> [Data to use]

---

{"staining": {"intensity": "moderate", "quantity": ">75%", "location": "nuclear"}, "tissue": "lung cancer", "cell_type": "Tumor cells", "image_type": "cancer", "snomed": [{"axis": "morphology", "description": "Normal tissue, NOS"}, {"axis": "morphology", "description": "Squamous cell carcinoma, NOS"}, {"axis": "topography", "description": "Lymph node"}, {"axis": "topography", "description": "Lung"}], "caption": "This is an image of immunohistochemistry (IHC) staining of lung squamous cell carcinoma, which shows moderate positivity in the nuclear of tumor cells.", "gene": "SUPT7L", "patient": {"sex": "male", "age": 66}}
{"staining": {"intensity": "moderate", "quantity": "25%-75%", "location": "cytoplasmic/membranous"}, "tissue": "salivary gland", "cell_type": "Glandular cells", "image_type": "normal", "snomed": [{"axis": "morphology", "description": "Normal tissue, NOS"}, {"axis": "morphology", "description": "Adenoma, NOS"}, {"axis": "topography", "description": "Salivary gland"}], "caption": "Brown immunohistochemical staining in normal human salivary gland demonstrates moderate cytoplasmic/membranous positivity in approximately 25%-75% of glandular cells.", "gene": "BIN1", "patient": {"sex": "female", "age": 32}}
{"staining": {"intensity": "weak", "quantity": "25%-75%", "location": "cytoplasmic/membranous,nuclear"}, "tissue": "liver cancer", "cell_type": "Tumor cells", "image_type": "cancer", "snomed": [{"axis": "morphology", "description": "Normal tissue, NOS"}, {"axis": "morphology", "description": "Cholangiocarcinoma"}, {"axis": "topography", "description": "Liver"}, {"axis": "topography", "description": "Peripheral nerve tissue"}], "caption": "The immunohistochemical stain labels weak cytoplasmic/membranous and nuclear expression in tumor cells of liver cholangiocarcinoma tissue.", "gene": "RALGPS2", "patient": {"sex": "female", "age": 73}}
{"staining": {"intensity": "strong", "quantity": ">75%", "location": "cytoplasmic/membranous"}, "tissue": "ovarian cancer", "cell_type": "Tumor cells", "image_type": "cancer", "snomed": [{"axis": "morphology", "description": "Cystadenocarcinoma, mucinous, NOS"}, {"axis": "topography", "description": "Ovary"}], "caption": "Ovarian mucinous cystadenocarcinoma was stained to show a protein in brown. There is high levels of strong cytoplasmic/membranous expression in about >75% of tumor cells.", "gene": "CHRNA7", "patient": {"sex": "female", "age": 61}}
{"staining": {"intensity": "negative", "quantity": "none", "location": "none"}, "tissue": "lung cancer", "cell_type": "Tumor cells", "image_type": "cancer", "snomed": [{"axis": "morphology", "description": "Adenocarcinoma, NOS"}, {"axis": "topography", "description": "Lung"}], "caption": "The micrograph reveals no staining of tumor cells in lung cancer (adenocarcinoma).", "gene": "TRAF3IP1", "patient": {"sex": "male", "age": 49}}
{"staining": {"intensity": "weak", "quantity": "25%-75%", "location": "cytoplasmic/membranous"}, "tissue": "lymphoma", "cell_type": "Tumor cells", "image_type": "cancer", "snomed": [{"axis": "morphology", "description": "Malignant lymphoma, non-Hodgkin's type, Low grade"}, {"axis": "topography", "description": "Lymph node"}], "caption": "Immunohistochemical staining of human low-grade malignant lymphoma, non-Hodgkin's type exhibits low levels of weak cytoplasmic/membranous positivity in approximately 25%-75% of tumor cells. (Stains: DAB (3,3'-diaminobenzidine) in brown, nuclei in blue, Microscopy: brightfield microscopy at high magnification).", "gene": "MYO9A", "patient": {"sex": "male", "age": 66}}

---

> [Task]
The material above should be returned exactly, in full.

> [Problem solution]
{"staining": {"intensity": "moderate", "quantity": ">75%", "location": "nuclear"}, "tissue": "lung cancer", "cell_type": "Tumor cells", "image_type": "cancer", "snomed": [{"axis": "morphology", "description": "Normal tissue, NOS"}, {"axis": "morphology", "description": "Squamous cell carcinoma, NOS"}, {"axis": "topography", "description": "Lymph node"}, {"axis": "topography", "description": "Lung"}], "caption": "This is an image of immunohistochemistry (IHC) staining of lung squamous cell carcinoma, which shows moderate positivity in the nuclear of tumor cells.", "gene": "SUPT7L", "patient": {"sex": "male", "age": 66}}
{"staining": {"intensity": "moderate", "quantity": "25%-75%", "location": "cytoplasmic/membranous"}, "tissue": "salivary gland", "cell_type": "Glandular cells", "image_type": "normal", "snomed": [{"axis": "morphology", "description": "Normal tissue, NOS"}, {"axis": "morphology", "description": "Adenoma, NOS"}, {"axis": "topography", "description": "Salivary gland"}], "caption": "Brown immunohistochemical staining in normal human salivary gland demonstrates moderate cytoplasmic/membranous positivity in approximately 25%-75% of glandular cells.", "gene": "BIN1", "patient": {"sex": "female", "age": 32}}
{"staining": {"intensity": "weak", "quantity": "25%-75%", "location": "cytoplasmic/membranous,nuclear"}, "tissue": "liver cancer", "cell_type": "Tumor cells", "image_type": "cancer", "snomed": [{"axis": "morphology", "description": "Normal tissue, NOS"}, {"axis": "morphology", "description": "Cholangiocarcinoma"}, {"axis": "topography", "description": "Liver"}, {"axis": "topography", "description": "Peripheral nerve tissue"}], "caption": "The immunohistochemical stain labels weak cytoplasmic/membranous and nuclear expression in tumor cells of liver cholangiocarcinoma tissue.", "gene": "RALGPS2", "patient": {"sex": "female", "age": 73}}
{"staining": {"intensity": "strong", "quantity": ">75%", "location": "cytoplasmic/membranous"}, "tissue": "ovarian cancer", "cell_type": "Tumor cells", "image_type": "cancer", "snomed": [{"axis": "morphology", "description": "Cystadenocarcinoma, mucinous, NOS"}, {"axis": "topography", "description": "Ovary"}], "caption": "Ovarian mucinous cystadenocarcinoma was stained to show a protein in brown. There is high levels of strong cytoplasmic/membranous expression in about >75% of tumor cells.", "gene": "CHRNA7", "patient": {"sex": "female", "age": 61}}
{"staining": {"intensity": "negative", "quantity": "none", "location": "none"}, "tissue": "lung cancer", "cell_type": "Tumor cells", "image_type": "cancer", "snomed": [{"axis": "morphology", "description": "Adenocarcinoma, NOS"}, {"axis": "topography", "description": "Lung"}], "caption": "The micrograph reveals no staining of tumor cells in lung cancer (adenocarcinoma).", "gene": "TRAF3IP1", "patient": {"sex": "male", "age": 49}}
{"staining": {"intensity": "weak", "quantity": "25%-75%", "location": "cytoplasmic/membranous"}, "tissue": "lymphoma", "cell_type": "Tumor cells", "image_type": "cancer", "snomed": [{"axis": "morphology", "description": "Malignant lymphoma, non-Hodgkin's type, Low grade"}, {"axis": "topography", "description": "Lymph node"}], "caption": "Immunohistochemical staining of human low-grade malignant lymphoma, non-Hodgkin's type exhibits low levels of weak cytoplasmic/membranous positivity in approximately 25%-75% of tumor cells. (Stains: DAB (3,3'-diaminobenzidine) in brown, nuclei in blue, Microscopy: brightfield microscopy at high magnification).", "gene": "MYO9A", "patient": {"sex": "male", "age": 66}}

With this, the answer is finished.